Task directions: The records that follow must all be duplicated exactly.

[Input data — start]

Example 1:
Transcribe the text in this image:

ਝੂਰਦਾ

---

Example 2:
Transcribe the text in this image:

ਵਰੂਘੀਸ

[Input data — finish]

Worked solution:
Example 1:
Transcribe the text in this image:

ਝੂਰਦਾ

---

Example 2:
Transcribe the text in this image:

ਵਰੂਘੀਸ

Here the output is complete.